Ok, my apologies. Your explanation clarified it very well.
I mixed conservation/preservation and unintentionally hacked the thread
to conserve or to preserve are the same. Either way, E_out should be the same as E_in (except for whatever is absorbed due to your objects’ color).
You can most easily test for energy loss by maxing out roughness (technically you are best served with a diffuse shader in that case, but ideally GGX would sorta fall into looking diffuse by that time)
GGX will have a lot of energy loss whereas mGGX will not.

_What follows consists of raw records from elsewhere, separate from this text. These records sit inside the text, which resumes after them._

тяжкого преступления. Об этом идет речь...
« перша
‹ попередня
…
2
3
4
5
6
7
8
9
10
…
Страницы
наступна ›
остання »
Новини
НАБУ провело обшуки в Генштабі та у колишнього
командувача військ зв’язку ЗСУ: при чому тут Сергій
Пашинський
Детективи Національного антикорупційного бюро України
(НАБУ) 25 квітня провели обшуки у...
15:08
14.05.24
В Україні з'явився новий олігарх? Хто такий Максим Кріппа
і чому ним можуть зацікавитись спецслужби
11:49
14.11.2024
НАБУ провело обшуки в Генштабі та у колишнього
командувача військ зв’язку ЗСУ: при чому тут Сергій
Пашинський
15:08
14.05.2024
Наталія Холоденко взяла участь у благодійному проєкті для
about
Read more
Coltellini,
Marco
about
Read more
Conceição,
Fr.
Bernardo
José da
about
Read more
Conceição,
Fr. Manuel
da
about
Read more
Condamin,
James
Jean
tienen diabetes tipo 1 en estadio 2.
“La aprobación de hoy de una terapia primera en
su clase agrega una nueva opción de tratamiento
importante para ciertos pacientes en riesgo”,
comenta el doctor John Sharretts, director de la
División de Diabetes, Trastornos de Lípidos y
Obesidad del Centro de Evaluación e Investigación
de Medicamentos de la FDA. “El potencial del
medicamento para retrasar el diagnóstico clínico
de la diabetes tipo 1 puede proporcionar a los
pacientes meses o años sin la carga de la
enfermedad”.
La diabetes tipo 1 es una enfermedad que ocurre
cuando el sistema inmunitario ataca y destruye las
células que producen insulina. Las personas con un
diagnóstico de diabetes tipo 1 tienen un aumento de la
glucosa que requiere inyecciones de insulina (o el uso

Another very good test for both energy loss and energy creation is the Furnace Test where you put a perfectly white (RGB = 111) sphere into a world that is a uniform white emitter (also RGB = 111). Ideally, your object should be invisible. If it’s darker, you are losing energy, if it’s brighter, you are gaining too much. This test should be relatively easy to do and pretty clear also for roughnesses below 1.

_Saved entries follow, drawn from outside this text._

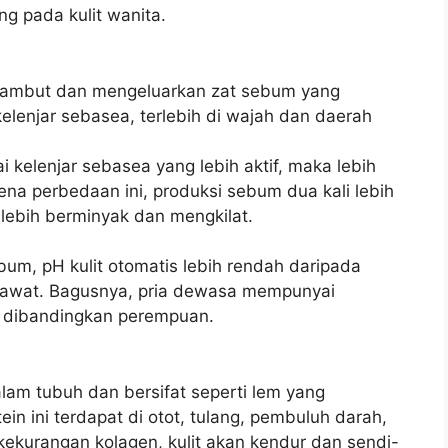
ng pada kulit wanita.
l rambut dan mengeluarkan zat sebum yang
lenjar sebasea, terlebih di wajah dan daerah
kelenjar sebasea yang lebih aktif, maka lebih
rena perbedaan ini, produksi sebum dua kali lebih
a lebih berminyak dan mengkilat.
um, pH kulit otomatis lebih rendah daripada
erawat. Bagusnya, pria dewasa mempunyai
ng dibandingkan perempuan.
lam tubuh dan bersifat seperti lem yang
in ini terdapat di otot, tulang, pembuluh darah,
kekurangan kolagen, kulit akan kendur dan sendi-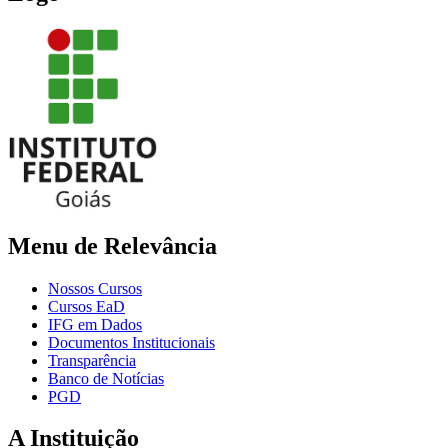
Menu de Relevância
Nossos Cursos
Cursos EaD
IFG em Dados
Documentos Institucionais
Transparência
Banco de Notícias
PGD
A Instituição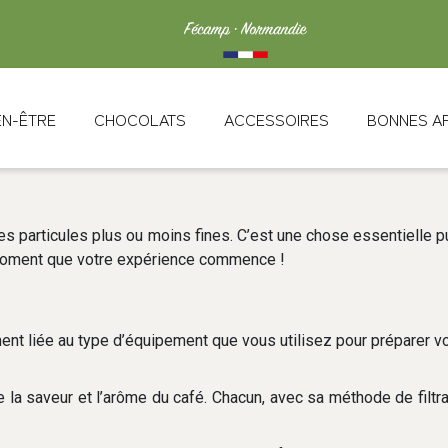
IEN-ÊTRE
CHOCOLATS
ACCESSOIRES
BONNES A
es particules plus ou moins fines. C’est une chose essentielle p
 moment que votre expérience commence !
ent liée au type d’équipement que vous utilisez pour préparer vo
 la saveur et l’arôme du café. Chacun, avec sa méthode de filtra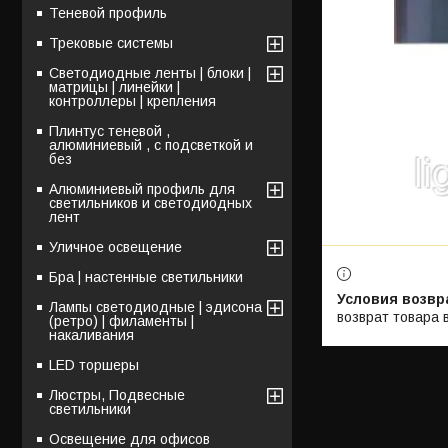
Теневой профиль
Трековые системы
Светодиодные ленты | блоки |
матрицы | линейки |
контроллеры | крепления
Плинтус теневой ,
алюминиевый , с подсветкой и
без
Алюминиевый профиль для
светильников и светодиодных
лент
Уличное освещение
Бра | настенные светильники
Лампы светодиодные | эдисона
возврат товара 
(ретро) | филаменты |
накаливания
LED торшеры
Люстры, Подвесные
светильники
Освещение для офисов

This should show you both the correctly handled Fresnel in PV2 and the difference that multiscattering makes for GGX
@lukasstockner97
I think keeping physically correct (saturation increase) result is reasonable especially when material relies heavily on roughness map and there are big differences in roughness values. In such cases lack of saturation increase will be very visible.
For example how to create “physically correct” plant leafs without principled node?
Does anyone know when Principled V2 will land in the Blender 4 alpha builds? Very much looking forward to that.